## [TRY IT]
All of the data should be copied exactly, with the pictures left out.

Saved data entries:
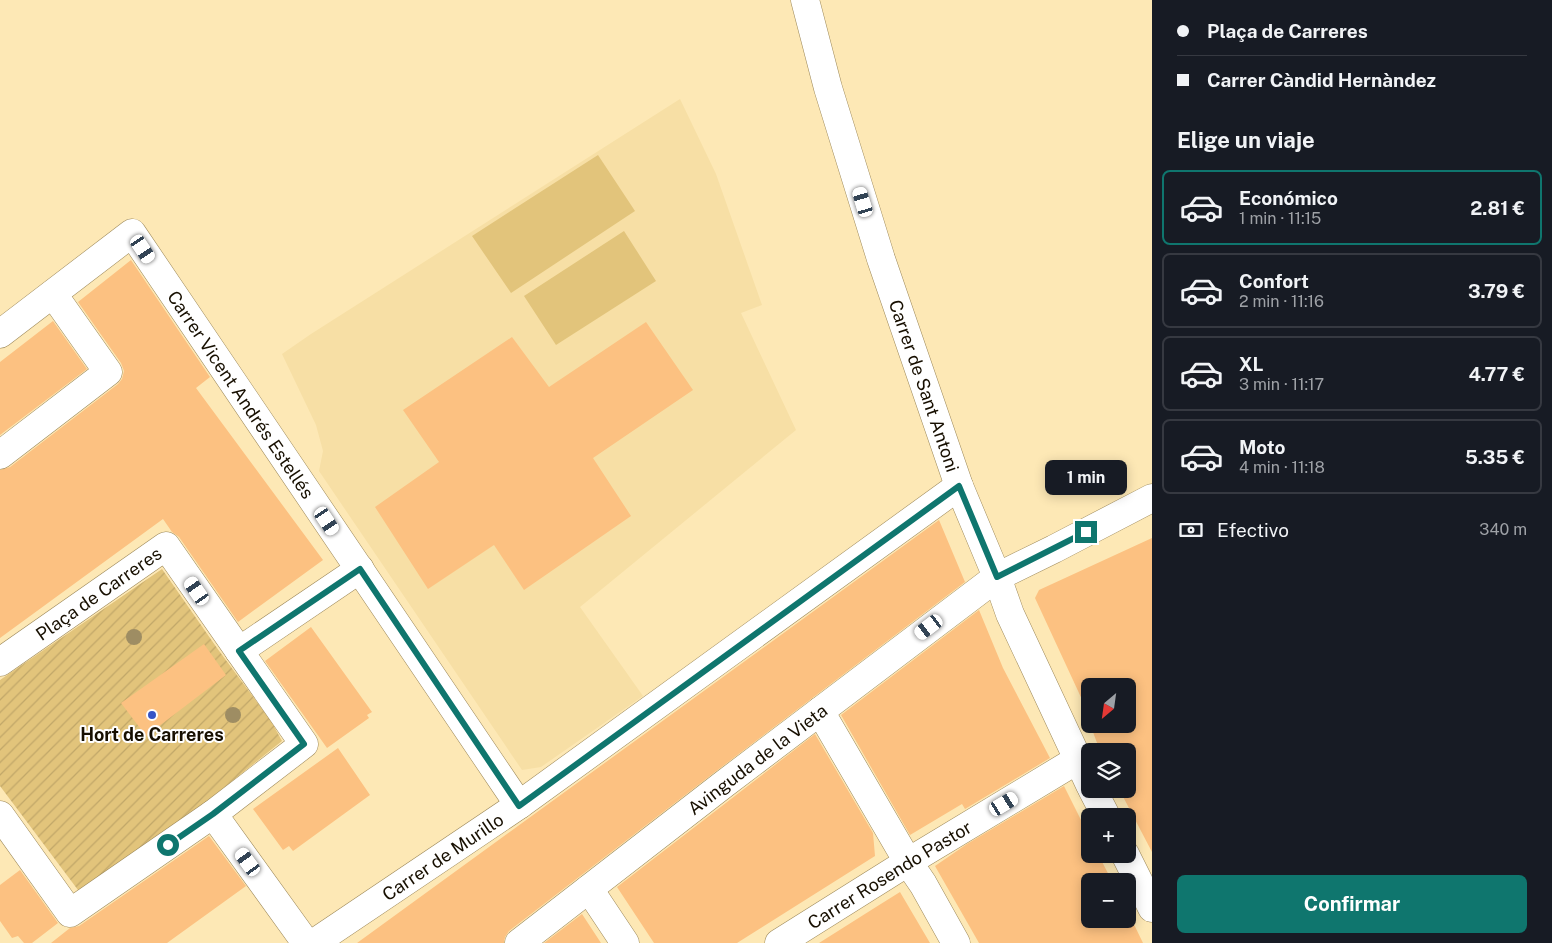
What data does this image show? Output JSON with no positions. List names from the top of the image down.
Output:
{
  "streets": {
    "street": [
      "Carrer de Sant Antoni",
      "Carrer Vicent Andrés Estellés",
      "Plaça de Carreres",
      "Avinguda de la Vieta",
      "Carrer de Murillo",
      "Carrer Rosendo Pastor"
    ]
  },
  "crossings": [
    ["Carrer de Sant Antoni", "Avinguda de la Vieta"],
    ["Carrer de Sant Antoni", "Carrer de Murillo"],
    ["Carrer de Sant Antoni", "Carrer Rosendo Pastor"],
    ["Carrer Vicent Andrés Estellés", "Carrer de Murillo"]
  ],
  "places": ["Hort de Carreres"],
  "north": "bottom left",
  "page": {
    "banner": ["Plaça de Carreres", "Carrer Càndid Hernàndez"],
    "heading": "Elige un viaje",
    "list": [
      {
        "name": "Económico",
        "note": "1 min · 11:15",
        "value": "2.81 €"
      },
      {
        "name": "Confort",
        "note": "2 min · 11:16",
        "value": "3.79 €"
      },
      {
        "name": "XL",
        "note": "3 min · 11:17",
        "value": "4.77 €"
      },
      {
        "name": "Moto",
        "note": "4 min · 11:18",
        "value": "5.35 €"
      }
    ],
    "bubble": "1 min",
    "pay": ["Efectivo", "340 m"],
    "map_buttons": ["+", "−"],
    "buttons": "Confirmar"
  }
}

## [THE COMPLETED TASK]
What data does this image show? Output JSON with no positions. List names from the top of the image down.
Output:
{
  "streets": {
    "street": [
      "Carrer de Sant Antoni",
      "Carrer Vicent Andrés Estellés",
      "Plaça de Carreres",
      "Avinguda de la Vieta",
      "Carrer de Murillo",
      "Carrer Rosendo Pastor"
    ]
  },
  "crossings": [
    ["Carrer de Sant Antoni", "Avinguda de la Vieta"],
    ["Carrer de Sant Antoni", "Carrer de Murillo"],
    ["Carrer de Sant Antoni", "Carrer Rosendo Pastor"],
    ["Carrer Vicent Andrés Estellés", "Carrer de Murillo"]
  ],
  "places": ["Hort de Carreres"],
  "north": "bottom left",
  "page": {
    "banner": ["Plaça de Carreres", "Carrer Càndid Hernàndez"],
    "heading": "Elige un viaje",
    "list": [
      {
        "name": "Económico",
        "note": "1 min · 11:15",
        "value": "2.81 €"
      },
      {
        "name": "Confort",
        "note": "2 min · 11:16",
        "value": "3.79 €"
      },
      {
        "name": "XL",
        "note": "3 min · 11:17",
        "value": "4.77 €"
      },
      {
        "name": "Moto",
        "note": "4 min · 11:18",
        "value": "5.35 €"
      }
    ],
    "bubble": "1 min",
    "pay": ["Efectivo", "340 m"],
    "map_buttons": ["+", "−"],
    "buttons": "Confirmar"
  }
}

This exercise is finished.